- TASK GOAL:
Read the material below. Count the lines containing "wire" and give that count alone.

- THE DATA:

▼

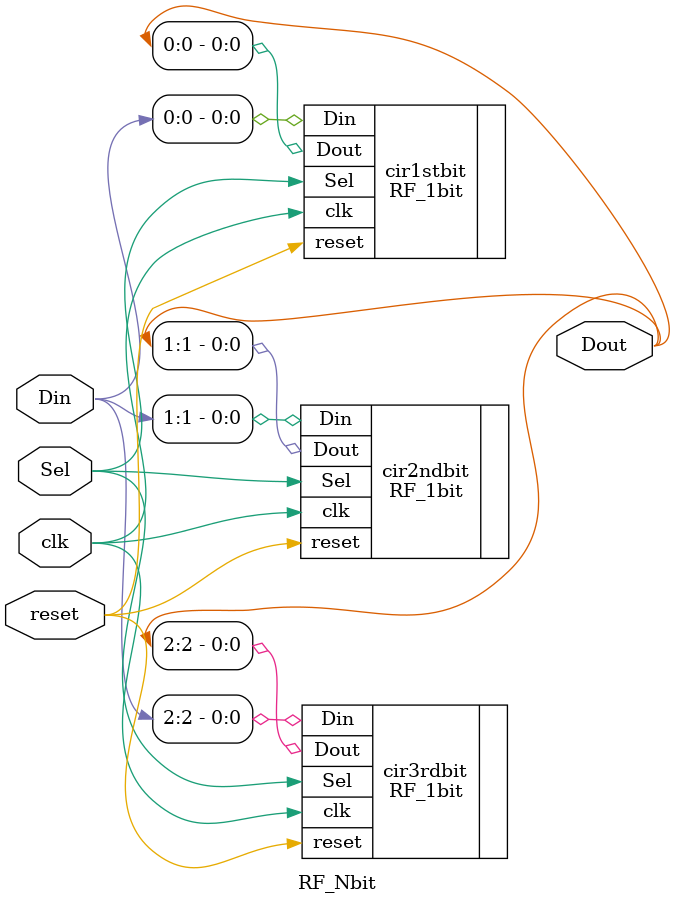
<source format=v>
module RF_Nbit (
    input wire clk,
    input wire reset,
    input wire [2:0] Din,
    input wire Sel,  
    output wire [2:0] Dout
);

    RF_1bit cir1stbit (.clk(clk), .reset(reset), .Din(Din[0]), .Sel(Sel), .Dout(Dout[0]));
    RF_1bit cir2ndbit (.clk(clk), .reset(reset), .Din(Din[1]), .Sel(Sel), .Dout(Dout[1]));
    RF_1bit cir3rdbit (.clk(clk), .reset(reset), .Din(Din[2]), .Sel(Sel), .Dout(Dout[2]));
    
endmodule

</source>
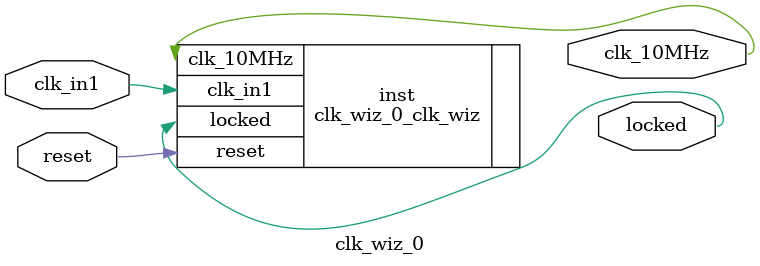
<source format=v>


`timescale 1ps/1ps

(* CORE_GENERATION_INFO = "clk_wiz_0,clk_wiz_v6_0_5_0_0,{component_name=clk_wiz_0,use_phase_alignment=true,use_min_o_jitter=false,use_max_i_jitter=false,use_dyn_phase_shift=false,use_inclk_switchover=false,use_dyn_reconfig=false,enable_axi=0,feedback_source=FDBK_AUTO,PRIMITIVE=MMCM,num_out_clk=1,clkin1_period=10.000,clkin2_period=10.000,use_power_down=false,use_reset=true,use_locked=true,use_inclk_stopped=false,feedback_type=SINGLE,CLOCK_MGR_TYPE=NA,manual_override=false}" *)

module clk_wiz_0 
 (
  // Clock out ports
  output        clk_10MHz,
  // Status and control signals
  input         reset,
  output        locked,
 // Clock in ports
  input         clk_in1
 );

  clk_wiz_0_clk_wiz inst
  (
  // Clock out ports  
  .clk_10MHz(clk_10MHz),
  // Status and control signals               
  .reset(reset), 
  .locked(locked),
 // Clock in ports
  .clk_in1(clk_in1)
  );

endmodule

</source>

▲

- FINAL ANSWER:
5